(WRITTEN TASK) Each line from the one containing "久々に感動するラーメンに出会いまし" through the end of the records below must be repeated exactly, and no other line.

════

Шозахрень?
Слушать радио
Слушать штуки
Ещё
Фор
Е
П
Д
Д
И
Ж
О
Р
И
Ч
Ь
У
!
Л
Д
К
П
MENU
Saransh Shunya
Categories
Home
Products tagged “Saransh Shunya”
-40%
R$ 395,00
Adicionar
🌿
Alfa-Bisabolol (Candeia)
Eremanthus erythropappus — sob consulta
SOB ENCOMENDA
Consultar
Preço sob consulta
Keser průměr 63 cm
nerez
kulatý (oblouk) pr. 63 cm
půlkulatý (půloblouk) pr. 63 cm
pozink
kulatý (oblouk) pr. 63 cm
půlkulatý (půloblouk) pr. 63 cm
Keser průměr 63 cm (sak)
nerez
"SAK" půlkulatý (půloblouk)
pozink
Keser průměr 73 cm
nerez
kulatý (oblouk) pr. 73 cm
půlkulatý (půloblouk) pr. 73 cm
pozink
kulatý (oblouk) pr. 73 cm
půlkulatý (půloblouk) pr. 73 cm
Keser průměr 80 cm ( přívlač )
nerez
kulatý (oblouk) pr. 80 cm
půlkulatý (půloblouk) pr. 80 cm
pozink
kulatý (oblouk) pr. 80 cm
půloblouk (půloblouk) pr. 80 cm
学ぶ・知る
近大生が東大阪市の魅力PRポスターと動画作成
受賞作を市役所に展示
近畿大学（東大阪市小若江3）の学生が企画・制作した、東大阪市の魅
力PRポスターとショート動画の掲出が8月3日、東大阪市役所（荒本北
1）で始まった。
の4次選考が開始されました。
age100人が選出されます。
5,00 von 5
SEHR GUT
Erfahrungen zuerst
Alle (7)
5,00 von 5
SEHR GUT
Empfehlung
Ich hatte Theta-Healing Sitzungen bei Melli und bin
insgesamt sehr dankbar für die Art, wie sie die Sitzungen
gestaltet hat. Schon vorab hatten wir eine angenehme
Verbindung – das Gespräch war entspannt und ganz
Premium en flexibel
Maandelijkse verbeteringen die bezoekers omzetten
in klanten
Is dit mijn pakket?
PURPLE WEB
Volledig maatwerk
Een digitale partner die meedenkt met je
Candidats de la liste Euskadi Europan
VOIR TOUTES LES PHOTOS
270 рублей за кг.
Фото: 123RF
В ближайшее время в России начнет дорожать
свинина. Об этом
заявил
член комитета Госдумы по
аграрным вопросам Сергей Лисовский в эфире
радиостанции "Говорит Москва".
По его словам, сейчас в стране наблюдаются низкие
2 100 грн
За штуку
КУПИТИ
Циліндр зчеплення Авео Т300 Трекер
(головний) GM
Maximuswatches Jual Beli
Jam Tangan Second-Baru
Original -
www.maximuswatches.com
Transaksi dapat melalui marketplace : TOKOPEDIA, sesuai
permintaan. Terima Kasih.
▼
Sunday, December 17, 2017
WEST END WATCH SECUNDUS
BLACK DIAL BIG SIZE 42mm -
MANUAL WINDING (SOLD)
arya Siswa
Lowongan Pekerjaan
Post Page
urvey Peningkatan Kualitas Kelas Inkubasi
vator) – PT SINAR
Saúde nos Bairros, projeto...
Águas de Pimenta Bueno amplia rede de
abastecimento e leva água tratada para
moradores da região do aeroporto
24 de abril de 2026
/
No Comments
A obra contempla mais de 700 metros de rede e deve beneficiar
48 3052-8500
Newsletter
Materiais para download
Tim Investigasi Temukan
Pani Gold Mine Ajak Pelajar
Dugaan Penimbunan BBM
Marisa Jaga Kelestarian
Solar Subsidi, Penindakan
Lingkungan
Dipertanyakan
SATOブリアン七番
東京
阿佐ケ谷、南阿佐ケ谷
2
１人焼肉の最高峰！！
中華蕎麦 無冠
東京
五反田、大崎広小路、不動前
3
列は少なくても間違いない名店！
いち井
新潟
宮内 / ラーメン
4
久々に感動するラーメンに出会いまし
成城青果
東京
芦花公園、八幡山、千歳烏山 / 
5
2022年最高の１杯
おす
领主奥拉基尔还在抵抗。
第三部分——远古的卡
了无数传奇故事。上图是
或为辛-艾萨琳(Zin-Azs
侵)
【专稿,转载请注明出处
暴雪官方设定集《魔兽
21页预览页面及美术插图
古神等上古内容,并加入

════

(WRITTEN REPLY)
久々に感動するラーメンに出会いまし
成城青果
東京
芦花公園、八幡山、千歳烏山 / 
5
2022年最高の１杯
おす
领主奥拉基尔还在抵抗。
第三部分——远古的卡
了无数传奇故事。上图是
或为辛-艾萨琳(Zin-Azs
侵)
【专稿,转载请注明出处
暴雪官方设定集《魔兽
21页预览页面及美术插图
古神等上古内容,并加入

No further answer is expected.